(If this is ever read out loud, quick pronunciation guide for my name. Tejas like the word “advantageous.”)
My name is Tejas Kotak and I live in Atlanta, Georgia.
I have relied on public transportation for over 8 years. I don’t own a car, so when I choose where to live, having reliable bus service nearby is crucial.
I am fortunate to be able to work from home, but I still rely on transit to purchase groceries, medical appointments, and visit parks. It is what connects me to my family in the suburbs, and my community around me.
In Atlanta, we can’t afford to have more people driving cars, regardless of how efficient or clean they are. Traffic is already one of our biggest issues, and making driving the only option makes it worse, forcing us to dedicate more of our land to roads and parking instead of hospitals, housing, parks, or other uses that benefit society.

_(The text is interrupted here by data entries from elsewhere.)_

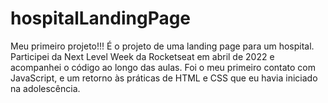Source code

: # hospitalLandingPage

Meu primeiro projeto!!!
É o projeto de uma landing page para um hospital.
Participei da Next Level Week da Rocketseat em abril de 2022 e acompanhei o código ao longo das aulas.
Foi o meu primeiro contato com JavaScript, e um retorno às práticas de HTML e CSS que eu havia iniciado na adolescência.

Owning a car would be a financial burden for me, and a constant safety issue as I often lack depth perception in my vision. For my neighborhood, English Avenue, the case for transit rings deep when it comes to equity and the environment. The people who need transit the most are lower income black and brown communities like the one I live in. Improving transit and prioritizing more service is an important social justice issue we need to address.
During the pandemic, transit service cuts made my trips longer and harder. I had to make more transfers to get to where I was going, and had to wait longer for the train. It demonstrated how important it is not just to build transit, but how much more important it is to provide frequent and reliable service that can connect people to the places they need to go to live their lives.